For Third Time Recently, Supreme Court Revisits Confrontation Clause


The issue of how prosecutors may use crime lab reports at a trial made its third appearance at the Supreme Court yesterday since a 5-4 ruling in 2009 said such reports may not be used in criminal trials unless the analysts responsible for creating them provide live testimony, reports the New York Times. In June, also by a 5-to-4 vote, the court said that only the analyst who did the work, rather than a colleague or supervisor, would do.

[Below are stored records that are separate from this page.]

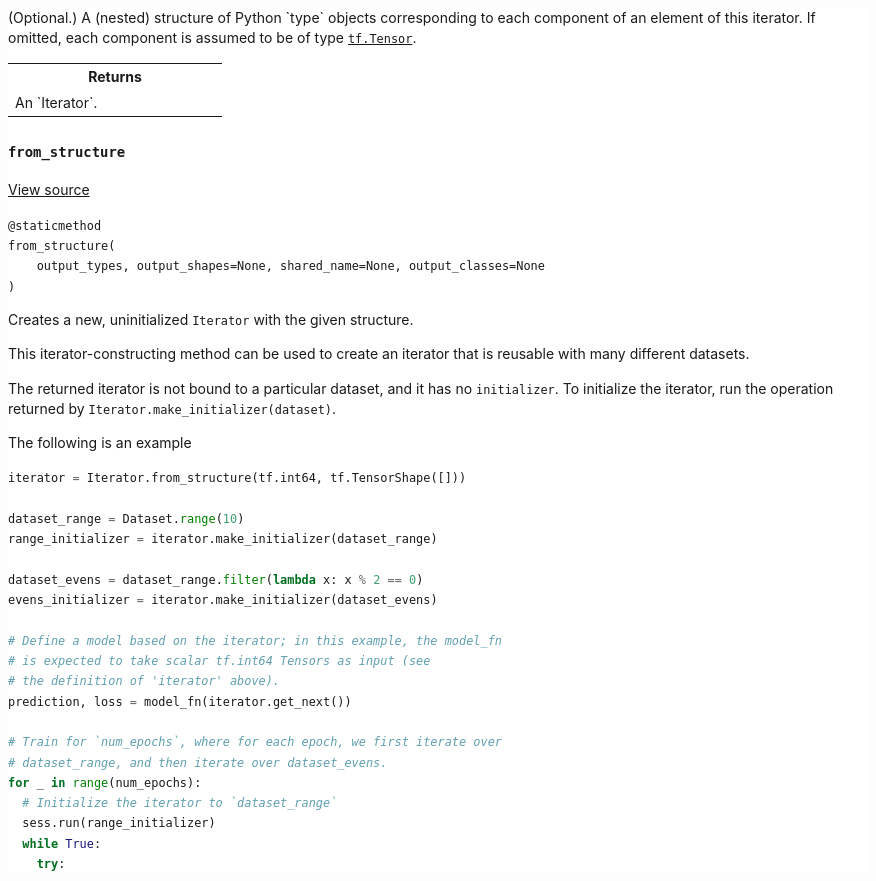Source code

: </td>
<td>
(Optional.) A (nested) structure of Python `type` objects
corresponding to each component of an element of this iterator. If
omitted, each component is assumed to be of type <a href="../../../../tf/Tensor.md"><code>tf.Tensor</code></a>.
</td>
</tr>
</table>




 <table class="responsive fixed orange">
<colgroup><col width="214px"><col></colgroup>
<tr><th colspan="2">Returns</th></tr>
<tr class="alt">
<td colspan="2">
An `Iterator`.
</td>
</tr>

</table>



<h3 id="from_structure"><code>from_structure</code></h3>

<a target="_blank" class="external" href="/code/stable/tensorflow/python/data/ops/iterator_ops.py">View source</a>

<pre class="devsite-click-to-copy prettyprint lang-py tfo-signature-link">
<code>@staticmethod</code>
<code>from_structure(
    output_types, output_shapes=None, shared_name=None, output_classes=None
)
</code></pre>

Creates a new, uninitialized `Iterator` with the given structure.

This iterator-constructing method can be used to create an iterator that
is reusable with many different datasets.

The returned iterator is not bound to a particular dataset, and it has
no `initializer`. To initialize the iterator, run the operation returned by
`Iterator.make_initializer(dataset)`.

The following is an example

```python
iterator = Iterator.from_structure(tf.int64, tf.TensorShape([]))

dataset_range = Dataset.range(10)
range_initializer = iterator.make_initializer(dataset_range)

dataset_evens = dataset_range.filter(lambda x: x % 2 == 0)
evens_initializer = iterator.make_initializer(dataset_evens)

# Define a model based on the iterator; in this example, the model_fn
# is expected to take scalar tf.int64 Tensors as input (see
# the definition of 'iterator' above).
prediction, loss = model_fn(iterator.get_next())

# Train for `num_epochs`, where for each epoch, we first iterate over
# dataset_range, and then iterate over dataset_evens.
for _ in range(num_epochs):
  # Initialize the iterator to `dataset_range`
  sess.run(range_initializer)
  while True:
    try:
```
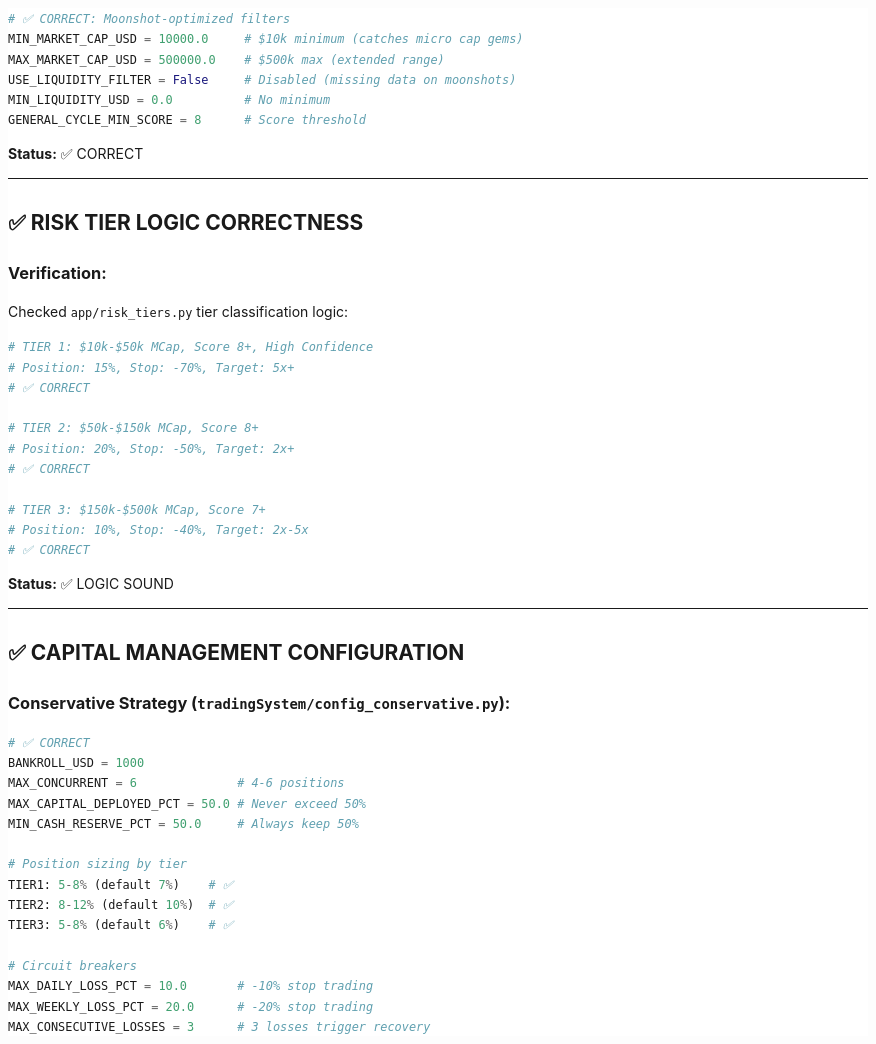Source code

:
 ```python
# ✅ CORRECT: Moonshot-optimized filters
MIN_MARKET_CAP_USD = 10000.0     # $10k minimum (catches micro cap gems)
MAX_MARKET_CAP_USD = 500000.0    # $500k max (extended range)
USE_LIQUIDITY_FILTER = False     # Disabled (missing data on moonshots)
MIN_LIQUIDITY_USD = 0.0          # No minimum
GENERAL_CYCLE_MIN_SCORE = 8      # Score threshold
```

**Status:** ✅ CORRECT

---

## ✅ RISK TIER LOGIC CORRECTNESS

### Verification:
Checked `app/risk_tiers.py` tier classification logic:

```python
# TIER 1: $10k-$50k MCap, Score 8+, High Confidence
# Position: 15%, Stop: -70%, Target: 5x+
# ✅ CORRECT

# TIER 2: $50k-$150k MCap, Score 8+
# Position: 20%, Stop: -50%, Target: 2x+
# ✅ CORRECT

# TIER 3: $150k-$500k MCap, Score 7+
# Position: 10%, Stop: -40%, Target: 2x-5x
# ✅ CORRECT
```

**Status:** ✅ LOGIC SOUND

---

## ✅ CAPITAL MANAGEMENT CONFIGURATION

### Conservative Strategy (`tradingSystem/config_conservative.py`):

```python
# ✅ CORRECT
BANKROLL_USD = 1000
MAX_CONCURRENT = 6              # 4-6 positions
MAX_CAPITAL_DEPLOYED_PCT = 50.0 # Never exceed 50%
MIN_CASH_RESERVE_PCT = 50.0     # Always keep 50%

# Position sizing by tier
TIER1: 5-8% (default 7%)    # ✅
TIER2: 8-12% (default 10%)  # ✅
TIER3: 5-8% (default 6%)    # ✅

# Circuit breakers
MAX_DAILY_LOSS_PCT = 10.0       # -10% stop trading
MAX_WEEKLY_LOSS_PCT = 20.0      # -20% stop trading
MAX_CONSECUTIVE_LOSSES = 3      # 3 losses trigger recovery
```
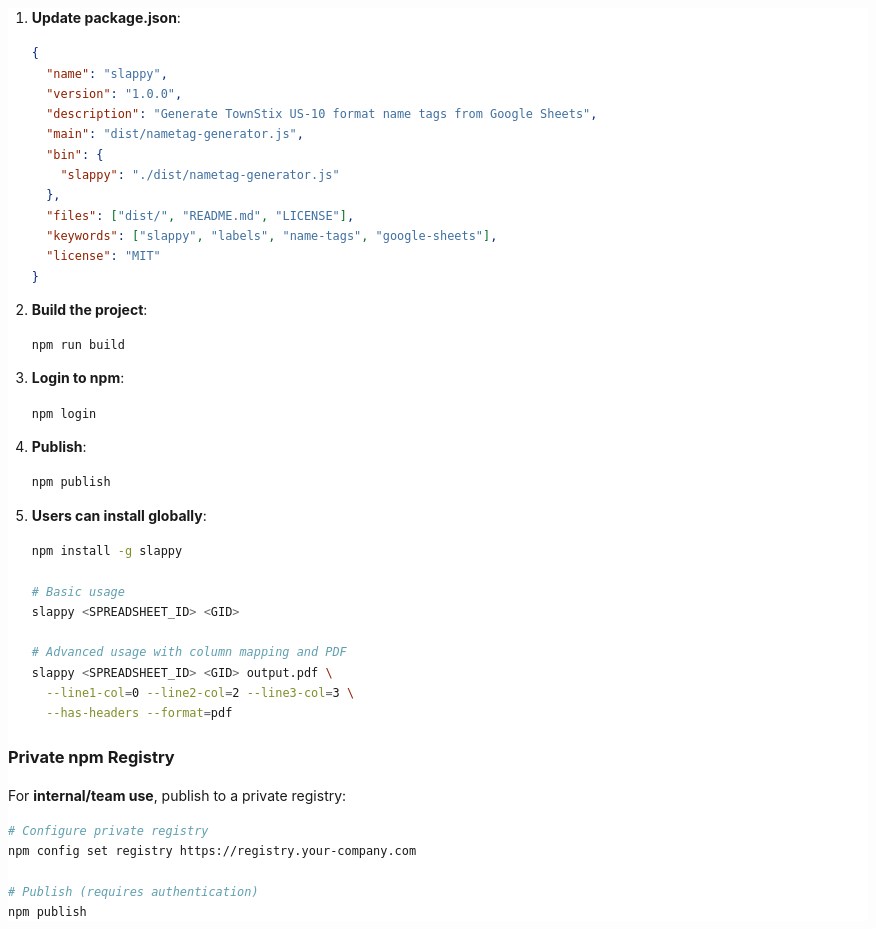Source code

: 1. **Update package.json**:

   ```json
   {
     "name": "slappy",
     "version": "1.0.0",
     "description": "Generate TownStix US-10 format name tags from Google Sheets",
     "main": "dist/nametag-generator.js",
     "bin": {
       "slappy": "./dist/nametag-generator.js"
     },
     "files": ["dist/", "README.md", "LICENSE"],
     "keywords": ["slappy", "labels", "name-tags", "google-sheets"],
     "license": "MIT"
   }
   ```

2. **Build the project**:

   ```bash
   npm run build
   ```

3. **Login to npm**:

   ```bash
   npm login
   ```

4. **Publish**:

   ```bash
   npm publish
   ```

5. **Users can install globally**:

   ```bash
   npm install -g slappy

   # Basic usage
   slappy <SPREADSHEET_ID> <GID>

   # Advanced usage with column mapping and PDF
   slappy <SPREADSHEET_ID> <GID> output.pdf \
     --line1-col=0 --line2-col=2 --line3-col=3 \
     --has-headers --format=pdf
   ```

### Private npm Registry

For **internal/team use**, publish to a private registry:

```bash
# Configure private registry
npm config set registry https://registry.your-company.com

# Publish (requires authentication)
npm publish
```
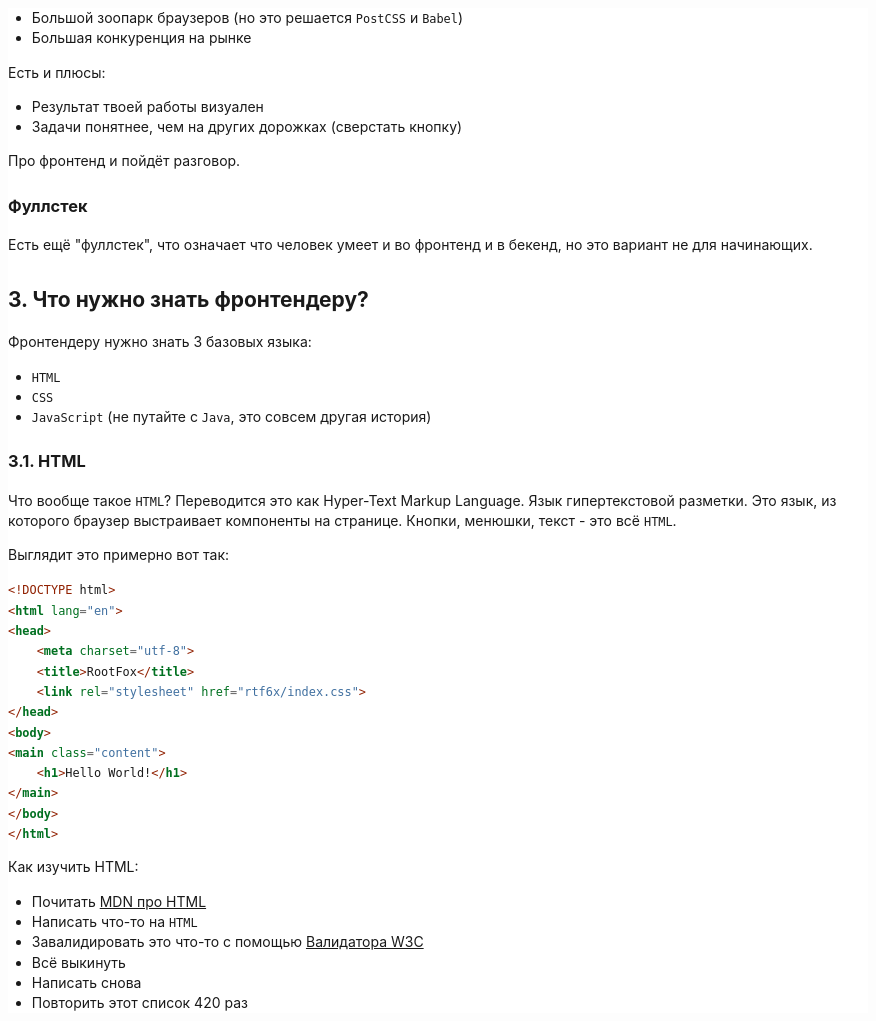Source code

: - Большой зоопарк браузеров (но это решается `PostCSS` и `Babel`)
- Большая конкуренция на рынке

Есть и плюсы:

- Результат твоей работы визуален
- Задачи понятнее, чем на других дорожках (сверстать кнопку)

Про фронтенд и пойдёт разговор.

### Фуллстек
Есть ещё "фуллстек", что означает что человек умеет и во фронтенд
и в бекенд, но это вариант не для начинающих.

## 3. Что нужно знать фронтендеру?

Фронтендеру нужно знать 3 базовых языка:

- `HTML`
- `CSS`
- `JavaScript` (не путайте с `Java`, это совсем другая история)

### 3.1. HTML

Что вообще такое `HTML`? Переводится это как Hyper-Text Markup Language.
Язык гипертекстовой разметки.
Это язык, из которого браузер выстраивает компоненты на странице.
Кнопки, менюшки, текст - это всё `HTML`.

Выглядит это примерно вот так:

```html
<!DOCTYPE html>
<html lang="en">
<head>
    <meta charset="utf-8">
    <title>RootFox</title>
    <link rel="stylesheet" href="rtf6x/index.css">
</head>
<body>
<main class="content">
    <h1>Hello World!</h1>
</main>
</body>
</html>
```

Как изучить HTML:

- Почитать [MDN про HTML](https://developer.mozilla.org/ru/docs/Web/HTML/Element)
- Написать что-то на `HTML`
- Завалидировать это что-то с помощью [Валидатора W3C](https://validator.w3.org/)
- Всё выкинуть
- Написать снова
- Повторить этот список 420 раз
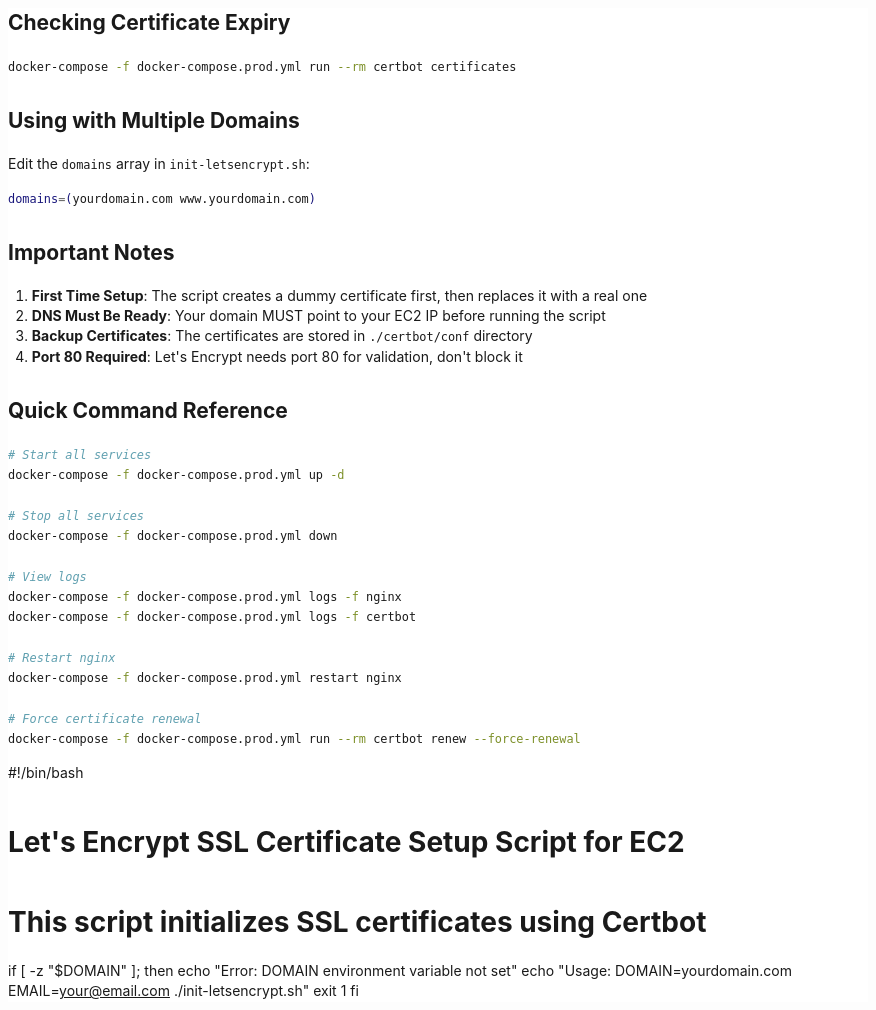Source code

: ## Checking Certificate Expiry

```bash
docker-compose -f docker-compose.prod.yml run --rm certbot certificates
```

## Using with Multiple Domains

Edit the `domains` array in `init-letsencrypt.sh`:

```bash
domains=(yourdomain.com www.yourdomain.com)
```

## Important Notes

1. **First Time Setup**: The script creates a dummy certificate first, then replaces it with a real one
2. **DNS Must Be Ready**: Your domain MUST point to your EC2 IP before running the script
3. **Backup Certificates**: The certificates are stored in `./certbot/conf` directory
4. **Port 80 Required**: Let's Encrypt needs port 80 for validation, don't block it

## Quick Command Reference

```bash
# Start all services
docker-compose -f docker-compose.prod.yml up -d

# Stop all services
docker-compose -f docker-compose.prod.yml down

# View logs
docker-compose -f docker-compose.prod.yml logs -f nginx
docker-compose -f docker-compose.prod.yml logs -f certbot

# Restart nginx
docker-compose -f docker-compose.prod.yml restart nginx

# Force certificate renewal
docker-compose -f docker-compose.prod.yml run --rm certbot renew --force-renewal
```
#!/bin/bash

# Let's Encrypt SSL Certificate Setup Script for EC2
# This script initializes SSL certificates using Certbot

if [ -z "$DOMAIN" ]; then
    echo "Error: DOMAIN environment variable not set"
    echo "Usage: DOMAIN=yourdomain.com EMAIL=your@email.com ./init-letsencrypt.sh"
    exit 1
fi
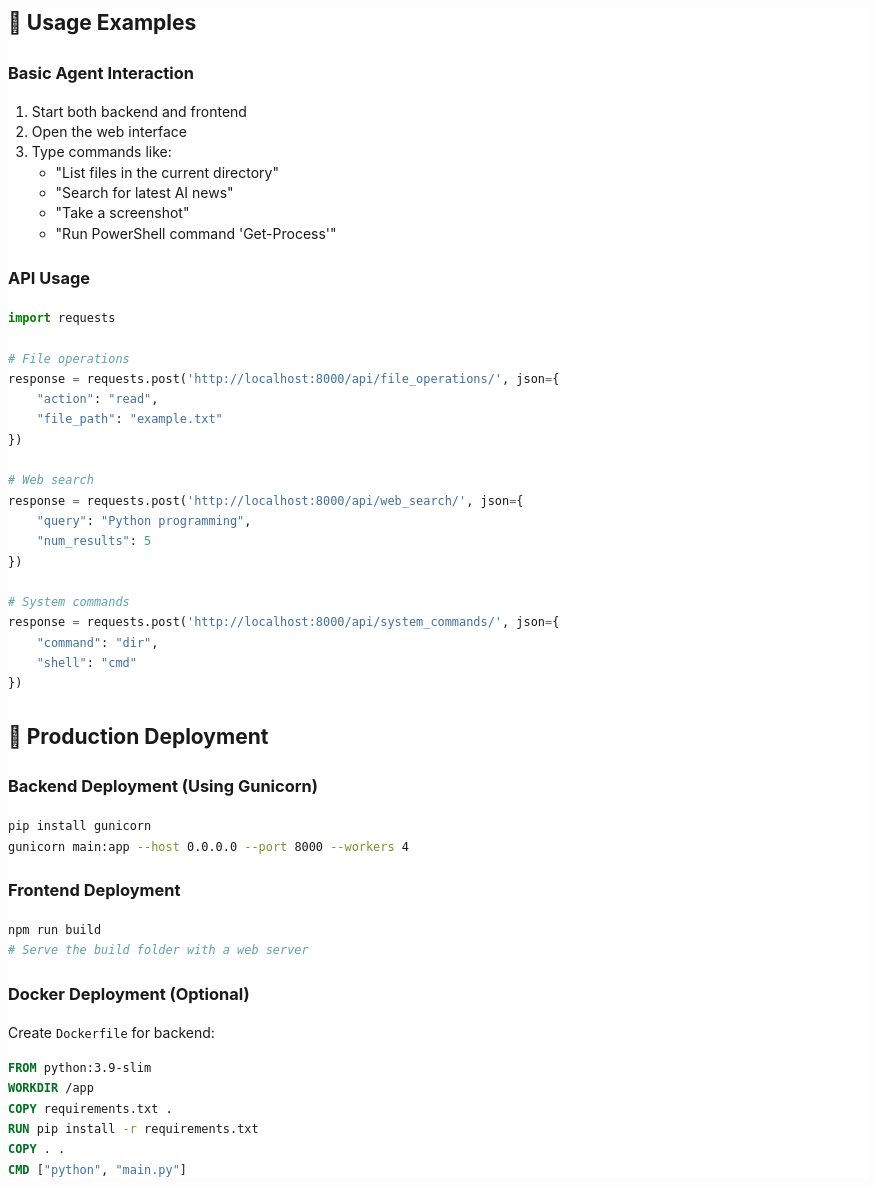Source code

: ## 🎯 Usage Examples

### Basic Agent Interaction
1. Start both backend and frontend
2. Open the web interface
3. Type commands like:
   - "List files in the current directory"
   - "Search for latest AI news"
   - "Take a screenshot"
   - "Run PowerShell command 'Get-Process'"

### API Usage
```python
import requests

# File operations
response = requests.post('http://localhost:8000/api/file_operations/', json={
    "action": "read",
    "file_path": "example.txt"
})

# Web search
response = requests.post('http://localhost:8000/api/web_search/', json={
    "query": "Python programming",
    "num_results": 5
})

# System commands
response = requests.post('http://localhost:8000/api/system_commands/', json={
    "command": "dir",
    "shell": "cmd"
})
```

## 🚀 Production Deployment

### Backend Deployment (Using Gunicorn)
```bash
pip install gunicorn
gunicorn main:app --host 0.0.0.0 --port 8000 --workers 4
```

### Frontend Deployment
```bash
npm run build
# Serve the build folder with a web server
```

### Docker Deployment (Optional)
Create `Dockerfile` for backend:
```dockerfile
FROM python:3.9-slim
WORKDIR /app
COPY requirements.txt .
RUN pip install -r requirements.txt
COPY . .
CMD ["python", "main.py"]
```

The new question for the justices is whether expert witnesses could offer opinions linking defendants to crimes based on lab reports that had not been admitted into evidence. Justice Antonin Scalia, leading a movement to breathe new life into the Sixth Amendment’s confrontagtion clause, said that expert testimony may not be used to smuggle evidence into a criminal trial without testimony from those who created it. The clause gives a criminal defendant the right “to be confronted with the witnesses against him.” Justice Stephen Breyer said yesterday there were good reasons to make an exception to the usual rules for reports from accredited, independent crime labs. The alternative, he said, was “a sea change in normal criminal law practices” that could require testimony from 10 analysts in a single case, pushing “the system in the direction of relying on less reliable eyewitness testimony rather than more reliable technical laboratory DNA-type evidence.”